[Structured diff data]
####################

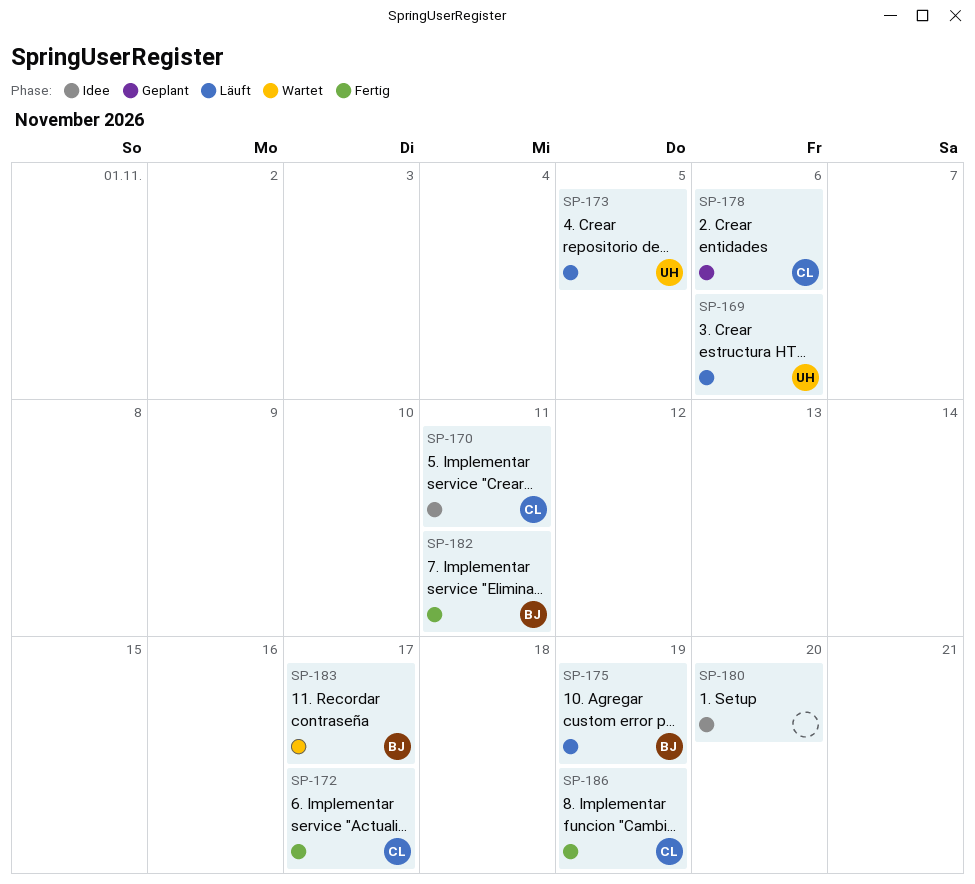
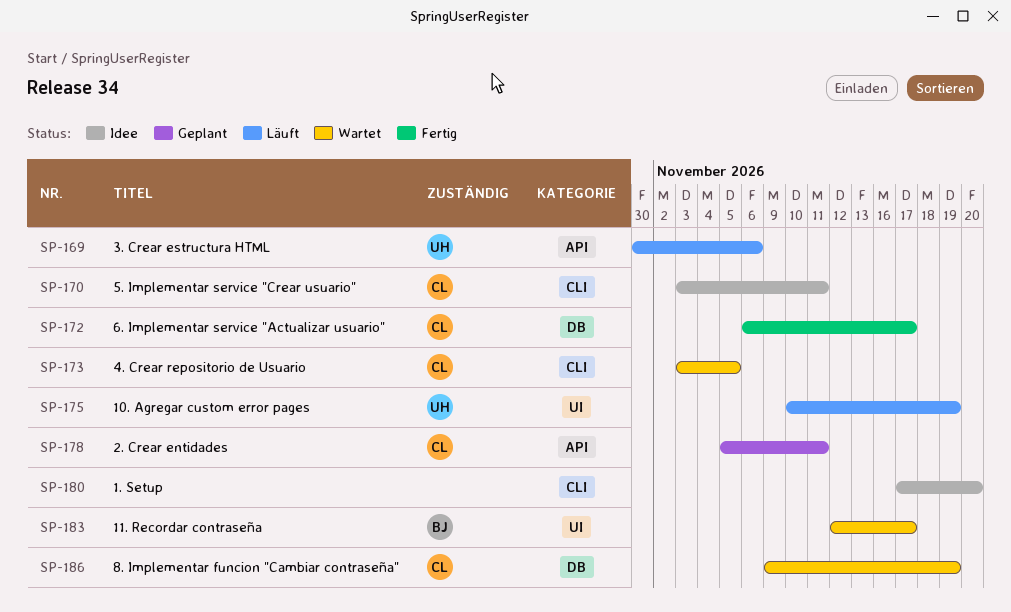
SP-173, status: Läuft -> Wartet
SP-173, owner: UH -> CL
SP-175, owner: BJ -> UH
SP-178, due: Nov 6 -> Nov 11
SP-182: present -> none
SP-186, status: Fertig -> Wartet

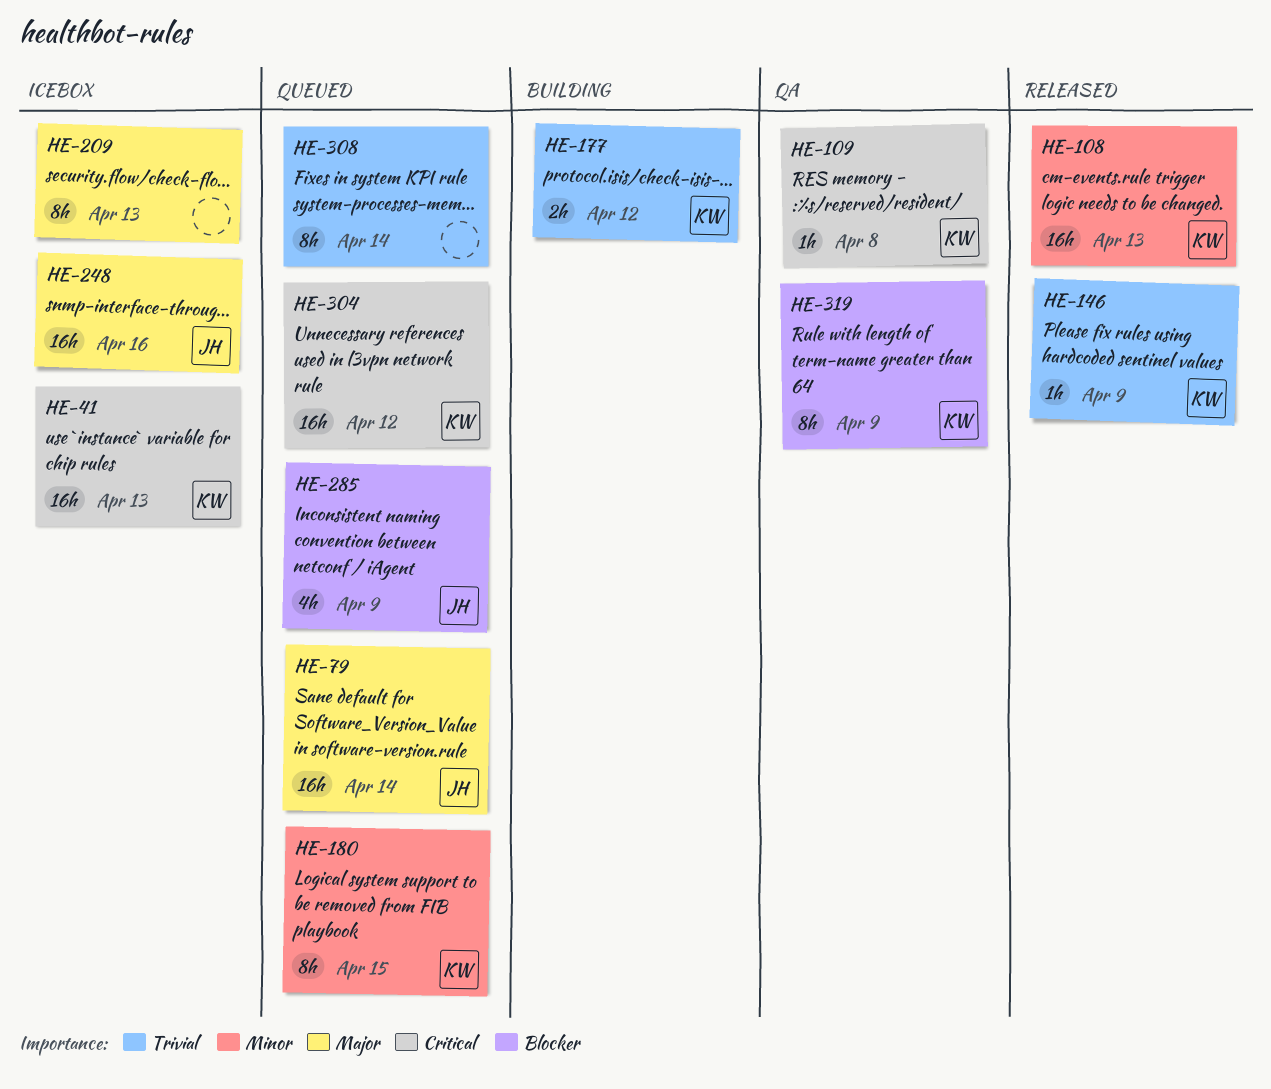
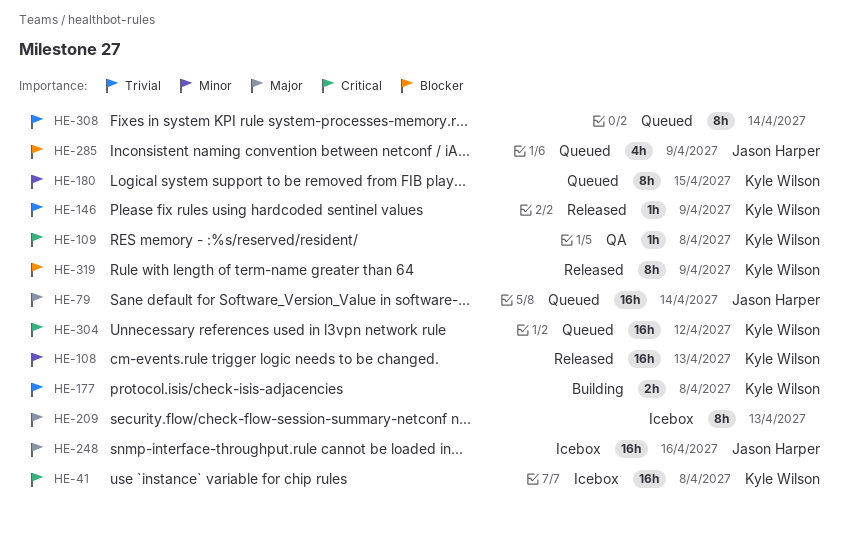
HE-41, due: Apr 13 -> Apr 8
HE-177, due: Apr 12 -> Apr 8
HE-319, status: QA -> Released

####################

• Task instructions
Pictures aside, write out all of the records exactly.

• Answer section
SP-173, status: Läuft -> Wartet
SP-173, owner: UH -> CL
SP-175, owner: BJ -> UH
SP-178, due: Nov 6 -> Nov 11
SP-182: present -> none
SP-186, status: Fertig -> Wartet

HE-41, due: Apr 13 -> Apr 8
HE-177, due: Apr 12 -> Apr 8
HE-319, status: QA -> Released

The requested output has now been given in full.